As Peter Forrest, Conservative GLA Candidate for Enfield-Haringey, explains:

"Labour has twice broken its promises on fees and let students down badly. Conservatives will scrap all fees and give a fair deal for students. Enfield-Haringey's Labour MPs are a disgrace and are voting for damaging educational reform despite their own experience in education".

ENDS.

Notes to Editors:

Labour's broken promises

Tuition fees - Labour's first broken promise

During the 1997 general election Tony Blair promised, "Labour has no plans to introduce tuition fees for higher education" (Evening Standard, 14 April 1997). Yet within a year, the Labour Government had brought in tuition fees.

Top-up fees - Labour's second broken promise

In the 2001 Labour manifesto, they pledged, "We will not introduce top-up fees". But less than two years later, the Labour Government has announced that it would allow universities to charge fees of up to £3,000 a year.

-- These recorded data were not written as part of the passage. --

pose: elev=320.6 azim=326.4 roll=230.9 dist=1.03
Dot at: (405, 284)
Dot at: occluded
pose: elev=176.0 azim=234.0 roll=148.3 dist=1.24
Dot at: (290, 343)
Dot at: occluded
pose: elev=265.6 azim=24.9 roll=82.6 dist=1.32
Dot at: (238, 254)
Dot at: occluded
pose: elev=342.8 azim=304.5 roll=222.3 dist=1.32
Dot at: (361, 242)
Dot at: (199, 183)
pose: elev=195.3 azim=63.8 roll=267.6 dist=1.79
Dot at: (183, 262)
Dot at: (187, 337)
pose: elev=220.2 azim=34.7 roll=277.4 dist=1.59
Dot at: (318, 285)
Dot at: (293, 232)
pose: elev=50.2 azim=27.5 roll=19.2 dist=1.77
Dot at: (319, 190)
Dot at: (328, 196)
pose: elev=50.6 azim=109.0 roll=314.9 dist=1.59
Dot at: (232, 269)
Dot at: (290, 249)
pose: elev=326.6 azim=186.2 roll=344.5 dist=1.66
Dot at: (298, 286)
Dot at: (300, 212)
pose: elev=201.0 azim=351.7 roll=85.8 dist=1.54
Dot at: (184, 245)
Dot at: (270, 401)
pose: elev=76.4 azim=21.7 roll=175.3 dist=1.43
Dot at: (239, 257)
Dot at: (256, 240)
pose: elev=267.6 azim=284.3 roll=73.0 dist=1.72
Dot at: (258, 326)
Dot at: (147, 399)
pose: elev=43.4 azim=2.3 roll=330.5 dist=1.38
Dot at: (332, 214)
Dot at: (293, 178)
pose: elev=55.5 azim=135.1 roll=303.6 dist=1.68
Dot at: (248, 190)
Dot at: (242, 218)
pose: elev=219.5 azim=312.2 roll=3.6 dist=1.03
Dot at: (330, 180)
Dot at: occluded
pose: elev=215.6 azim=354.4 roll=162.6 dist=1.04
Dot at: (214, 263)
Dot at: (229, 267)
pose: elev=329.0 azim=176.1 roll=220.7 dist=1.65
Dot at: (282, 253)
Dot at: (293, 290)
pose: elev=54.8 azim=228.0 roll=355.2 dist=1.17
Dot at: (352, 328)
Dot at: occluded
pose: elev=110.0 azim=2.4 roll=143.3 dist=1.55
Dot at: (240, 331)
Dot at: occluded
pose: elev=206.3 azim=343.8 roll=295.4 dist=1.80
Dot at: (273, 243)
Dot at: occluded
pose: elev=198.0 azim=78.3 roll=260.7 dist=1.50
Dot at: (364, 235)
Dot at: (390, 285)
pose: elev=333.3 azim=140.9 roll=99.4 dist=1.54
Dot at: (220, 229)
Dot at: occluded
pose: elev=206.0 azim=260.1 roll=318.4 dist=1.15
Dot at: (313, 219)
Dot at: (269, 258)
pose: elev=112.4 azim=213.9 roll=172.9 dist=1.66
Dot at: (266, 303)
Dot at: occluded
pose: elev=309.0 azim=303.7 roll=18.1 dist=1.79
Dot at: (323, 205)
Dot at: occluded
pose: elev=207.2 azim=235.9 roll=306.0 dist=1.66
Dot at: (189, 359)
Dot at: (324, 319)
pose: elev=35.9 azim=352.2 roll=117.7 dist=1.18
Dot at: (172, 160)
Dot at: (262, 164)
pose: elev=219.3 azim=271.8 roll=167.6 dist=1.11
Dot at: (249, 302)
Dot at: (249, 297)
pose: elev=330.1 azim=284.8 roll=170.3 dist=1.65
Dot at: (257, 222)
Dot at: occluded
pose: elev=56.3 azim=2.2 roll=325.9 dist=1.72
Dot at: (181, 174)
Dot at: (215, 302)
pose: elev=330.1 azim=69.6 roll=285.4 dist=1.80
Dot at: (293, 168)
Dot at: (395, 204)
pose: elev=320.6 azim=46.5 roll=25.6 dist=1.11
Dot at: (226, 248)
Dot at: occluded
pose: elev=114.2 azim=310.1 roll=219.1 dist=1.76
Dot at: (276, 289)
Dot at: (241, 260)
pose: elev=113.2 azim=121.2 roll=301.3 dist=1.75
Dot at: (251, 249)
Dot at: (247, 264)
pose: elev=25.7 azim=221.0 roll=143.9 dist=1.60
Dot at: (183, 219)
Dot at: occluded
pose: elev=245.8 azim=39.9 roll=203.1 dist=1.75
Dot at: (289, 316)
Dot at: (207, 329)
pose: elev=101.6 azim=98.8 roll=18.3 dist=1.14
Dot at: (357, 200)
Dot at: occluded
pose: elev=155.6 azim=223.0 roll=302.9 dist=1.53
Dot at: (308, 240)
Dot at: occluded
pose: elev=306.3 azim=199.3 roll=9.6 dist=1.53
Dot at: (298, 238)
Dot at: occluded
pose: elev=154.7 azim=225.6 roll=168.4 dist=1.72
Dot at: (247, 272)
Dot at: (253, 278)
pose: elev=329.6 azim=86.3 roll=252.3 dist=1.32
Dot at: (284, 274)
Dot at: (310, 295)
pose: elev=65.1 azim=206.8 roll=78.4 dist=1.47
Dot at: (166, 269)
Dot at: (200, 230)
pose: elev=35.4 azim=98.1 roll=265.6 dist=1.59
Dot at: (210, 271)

Liberal Democrats make students pay

Liberal Democrats say that they would scrap tuition fees, but we only have to look at their record in Scotland. Tuition fees have not been abolished in Scotland  as fees still have to be repaid after graduation (the so-called graduate endowment liability). Far from abolishing tuition fees, graduates just pay later and some pay more. As Labours David Blunkett has remarked, it is difficult to see how anyone in Scotland has gained, with 40 per cent of students not paying fees in the first place and now having the non-fee deferred so that they have to pay after they have left university.

Indeed, advertising watchdogs have investigated the Labour-Liberal Democrat Executive in Scotland over a complaint it has made misleading claims about "abolishing" tuition fees. The ASA carried out a simultaneous investigation into similar claims made by the Scottish Liberal Democrats in leaflets circulated to households in Edinburgh.